Cartoon by Ryan Fletcher.

Adam Piggott

With the Liberal party reduced to a one seat majority in the last Federal election, the triumphant assumption was that conservative Australians had sent Malcolm Turnbull a clear message. Unfortunately a message depends as much upon the receiver as it does the sender. While conservatives did indeed play the election as best as was humanly possible, I fear that it has been a wasted effort. Turnbull is not listening.

Coming up to a year in the prime minister’s chair, our dear leader has demonstrated a clear inability to hit any target whatsoever. I fear that Turnbull would be unable to hit water if he fell out of a boat. Although he did manage the incredible feat of resisting the impulse to nominate Kevin Rudd for the UN chair, it seems he may have been infected with Rudd’s thought-bubble disease. Too much exposure to the Rudds will do that to you.

It’s not just that he can’t hit targets; he has trouble merely identifying them. Which is amazing considering the target-rich environment that is out there. The best example of this is the sudden stirring of courageous Australian identities in the battle for free speech. Sonia Kruger led the race out of the blocks, but she has been ably assisted by Bill Leak. Between the two of them they have started a public conversation on sensitive topics, something that has not been seen in Australia for some time.

The reaction from the progressive luvvies has been entirely predictable, with the highlight being the call by the Race Discrimination Commissioner, Tim Soutphommasane, for Australians to make complaints to the Human Rights Commission about Leak’s cartoon. Still, at least he’s transparent and honest about it. The left aren’t being sneaky because they don’t have to. It’s their playing field.

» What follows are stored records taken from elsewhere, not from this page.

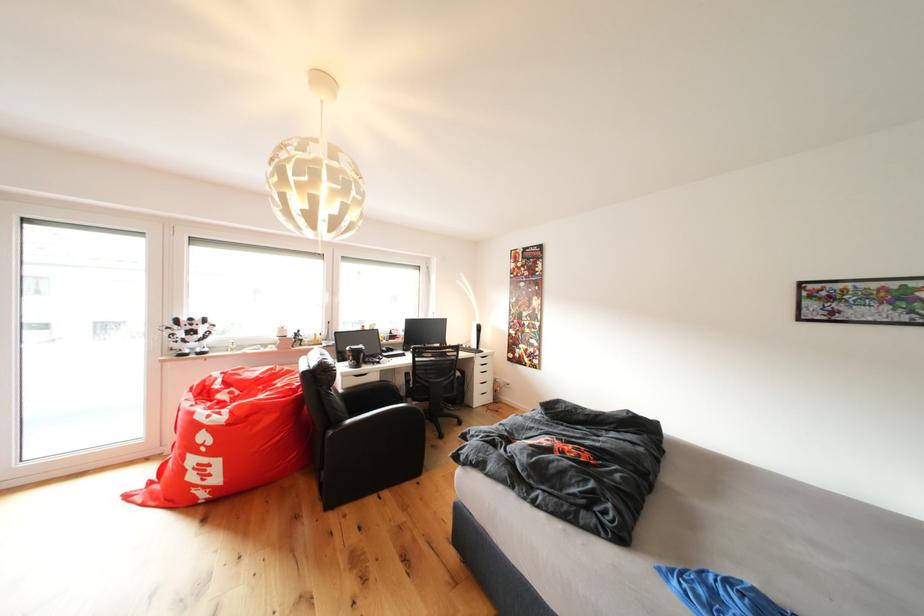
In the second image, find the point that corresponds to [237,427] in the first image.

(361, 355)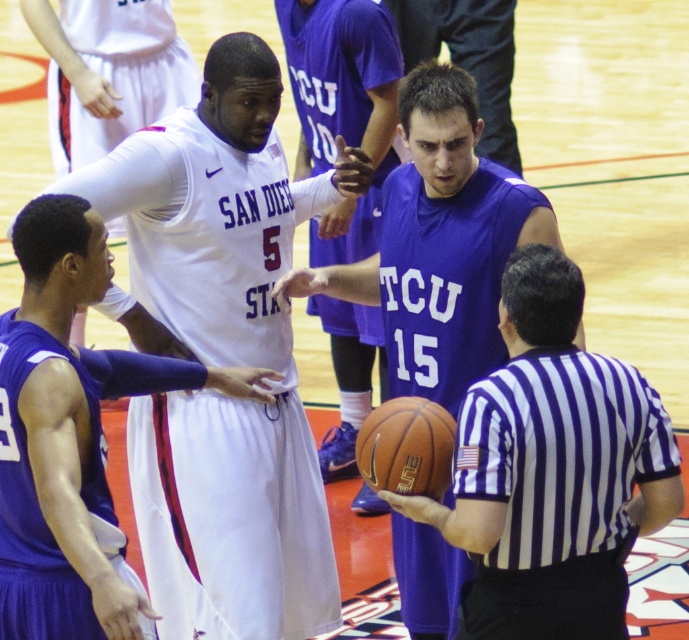
Question: Is matte purple jersey at center positioned before matte white jersey at center?

Choices:
 (A) yes
 (B) no

Answer: (B)

Question: Which object is closer to the camera taking this photo?

Choices:
 (A) white jersey at center
 (B) matte purple jersey at center
 (C) purple jersey at center

Answer: (B)

Question: Which point is closer to the camera?

Choices:
 (A) (339, 51)
 (B) (83, 616)
 (C) (387, 406)

Answer: (B)

Question: Is matte white jersey at center to the left of rubber textured basketball at center from the viewer's perspective?

Choices:
 (A) yes
 (B) no

Answer: (A)

Question: Can you confirm if matte purple jersey at center is wider than white jersey at center?

Choices:
 (A) no
 (B) yes

Answer: (B)

Question: Which point appears farthest from the camera in this image?

Choices:
 (A) (435, 166)
 (B) (71, 310)

Answer: (A)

Both Kruger and Leak raised issues that I like to characterise as “hate-truth”. It’s the truth and the progressives hate it. Any logic or facts that counter their radical agenda must be dismissed as “hate speech”. This is simply emotional rhetoric on their behalf. In their eyes, Kruger is a bad person for voicing the opinion that there should be a suspension of Muslim immigration to the country. Labelling her in this way is a neat side-step to a strawman argument combined with an ad hominem attack, and it has been their primary move for some time.

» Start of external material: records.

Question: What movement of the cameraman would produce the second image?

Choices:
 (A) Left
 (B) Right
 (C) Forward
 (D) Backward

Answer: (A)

When this attack fails to gel then the next step is to announce that the speech in question has “offended” them. Unlike a message which requires a sender and a receiver, being offended is all on the part of the taker of the offense. It is not possible to give offense. I can call you any name in the book but if your reaction is to simply laugh at me then there is nothing I can do about it. The act of not taking offense instils a degree of personal power. You are in control of the barbs coming your way.

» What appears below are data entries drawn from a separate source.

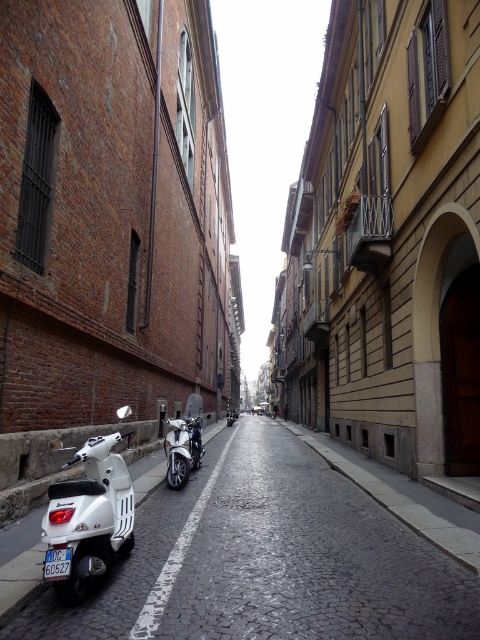
Question: Which is farther from the white matte scooter at lower left?

Choices:
 (A) white glossy scooter at lower left
 (B) shiny chrome motorcycle at center
 (C) white glossy scooter at left
 (D) blue plastic license plate at center

Answer: (B)

Question: Is white matte scooter at lower left bigger than shiny chrome motorcycle at center?

Choices:
 (A) no
 (B) yes

Answer: (B)

Question: Which object is closer to the camera taking this photo?

Choices:
 (A) white glossy scooter at left
 (B) white glossy scooter at lower left
 (C) shiny chrome motorcycle at center

Answer: (B)

Question: Is the position of white glossy scooter at lower left more distant than that of white glossy scooter at left?

Choices:
 (A) yes
 (B) no

Answer: (B)

Question: Estimate the real-world distances between objects in this image. Which object is farther from the white matte scooter at center?

Choices:
 (A) shiny chrome motorcycle at center
 (B) white matte scooter at lower left
 (C) white glossy scooter at lower left

Answer: (B)

Question: Does white glossy scooter at lower left come in front of white glossy scooter at left?

Choices:
 (A) no
 (B) yes

Answer: (B)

Unlike the perpetual “victims” who find offense in the most unlikely of locations and at the most convenient of times. A certain custodian of a certain Queensland university computer room might have had to face uncomfortable questions about her supposed actions in an interaction with some university students. But any potential focus on her actions evaporated in the harsh glare of panicked university officials running hither and thither in the face of an offensive encounter.

Being offended is simply a strategic move. The act of taking offensive is in of itself an attack. Which is fitting due to the fact that SJWs always project. But since when did being offended automatically make you right? This is the great betrayal of the words “insult” and “offend” in the 18c legislation. Since a person can never give offense, this law then means that an individual has no control over his words. If you have no control over your words then the only safe option is to not say anything. And so even if you are speaking truth based on facts and direct observation, the safer option is to remain silent.

This is why Kruger and Leak are so courageous in today’s authoritarian progressive world. This unexpected reopening of public conversation on sensitive topics was a golden opportunity for Turnbull to show some leadership, any leadership on a subject that is one of the cornerstones of our Western civilization. Instead he has simply ignored what is happening. He made no move to rebuke the Human Rights Commission. He uttered no words in support of ordinary Australians speaking up when they feel something needs to be said. Instead we got another thought bubble, this time on the GST.

It’s been almost a year since Turnbull took power and in that time his only achievement has been to just win one election. It remains to be seen how long he has to go.